▶ **Written exercise**
Reproduce each of the following lines word for word, keeping them in the same order.

[Data records]
◆ ◆ ◆ ◆ ◆ ◆ ◆
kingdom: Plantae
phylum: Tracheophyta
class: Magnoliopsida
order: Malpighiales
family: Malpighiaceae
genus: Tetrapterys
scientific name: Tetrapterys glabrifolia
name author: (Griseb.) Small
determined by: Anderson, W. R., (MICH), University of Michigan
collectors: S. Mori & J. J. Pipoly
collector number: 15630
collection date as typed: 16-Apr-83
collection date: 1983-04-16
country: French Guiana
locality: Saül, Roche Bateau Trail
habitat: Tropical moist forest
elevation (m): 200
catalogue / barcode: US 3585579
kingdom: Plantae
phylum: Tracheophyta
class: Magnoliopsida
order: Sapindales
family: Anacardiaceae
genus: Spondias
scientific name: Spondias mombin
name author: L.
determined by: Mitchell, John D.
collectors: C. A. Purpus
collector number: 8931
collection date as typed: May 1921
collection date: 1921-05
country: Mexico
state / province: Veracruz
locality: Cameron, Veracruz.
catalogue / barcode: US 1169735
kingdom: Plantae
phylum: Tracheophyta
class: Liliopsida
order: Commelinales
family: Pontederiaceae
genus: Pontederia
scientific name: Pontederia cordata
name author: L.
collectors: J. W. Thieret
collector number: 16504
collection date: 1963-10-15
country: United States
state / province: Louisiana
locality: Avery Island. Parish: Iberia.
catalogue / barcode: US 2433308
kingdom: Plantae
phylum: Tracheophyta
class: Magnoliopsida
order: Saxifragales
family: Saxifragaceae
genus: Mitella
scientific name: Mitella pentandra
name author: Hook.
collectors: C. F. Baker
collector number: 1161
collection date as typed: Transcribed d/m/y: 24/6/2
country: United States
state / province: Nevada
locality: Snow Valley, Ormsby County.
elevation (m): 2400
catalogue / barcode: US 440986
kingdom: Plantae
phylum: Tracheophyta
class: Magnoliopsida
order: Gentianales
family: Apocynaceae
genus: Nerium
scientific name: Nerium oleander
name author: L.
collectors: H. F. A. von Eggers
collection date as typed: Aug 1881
◆ ◆ ◆ ◆ ◆ ◆ ◆
▶ **Answer in full**
kingdom: Plantae
phylum: Tracheophyta
class: Magnoliopsida
order: Malpighiales
family: Malpighiaceae
genus: Tetrapterys
scientific name: Tetrapterys glabrifolia
name author: (Griseb.) Small
determined by: Anderson, W. R., (MICH), University of Michigan
collectors: S. Mori & J. J. Pipoly
collector number: 15630
collection date as typed: 16-Apr-83
collection date: 1983-04-16
country: French Guiana
locality: Saül, Roche Bateau Trail
habitat: Tropical moist forest
elevation (m): 200
catalogue / barcode: US 3585579
kingdom: Plantae
phylum: Tracheophyta
class: Magnoliopsida
order: Sapindales
family: Anacardiaceae
genus: Spondias
scientific name: Spondias mombin
name author: L.
determined by: Mitchell, John D.
collectors: C. A. Purpus
collector number: 8931
collection date as typed: May 1921
collection date: 1921-05
country: Mexico
state / province: Veracruz
locality: Cameron, Veracruz.
catalogue / barcode: US 1169735
kingdom: Plantae
phylum: Tracheophyta
class: Liliopsida
order: Commelinales
family: Pontederiaceae
genus: Pontederia
scientific name: Pontederia cordata
name author: L.
collectors: J. W. Thieret
collector number: 16504
collection date: 1963-10-15
country: United States
state / province: Louisiana
locality: Avery Island. Parish: Iberia.
catalogue / barcode: US 2433308
kingdom: Plantae
phylum: Tracheophyta
class: Magnoliopsida
order: Saxifragales
family: Saxifragaceae
genus: Mitella
scientific name: Mitella pentandra
name author: Hook.
collectors: C. F. Baker
collector number: 1161
collection date as typed: Transcribed d/m/y: 24/6/2
country: United States
state / province: Nevada
locality: Snow Valley, Ormsby County.
elevation (m): 2400
catalogue / barcode: US 440986
kingdom: Plantae
phylum: Tracheophyta
class: Magnoliopsida
order: Gentianales
family: Apocynaceae
genus: Nerium
scientific name: Nerium oleander
name author: L.
collectors: H. F. A. von Eggers
collection date as typed: Aug 1881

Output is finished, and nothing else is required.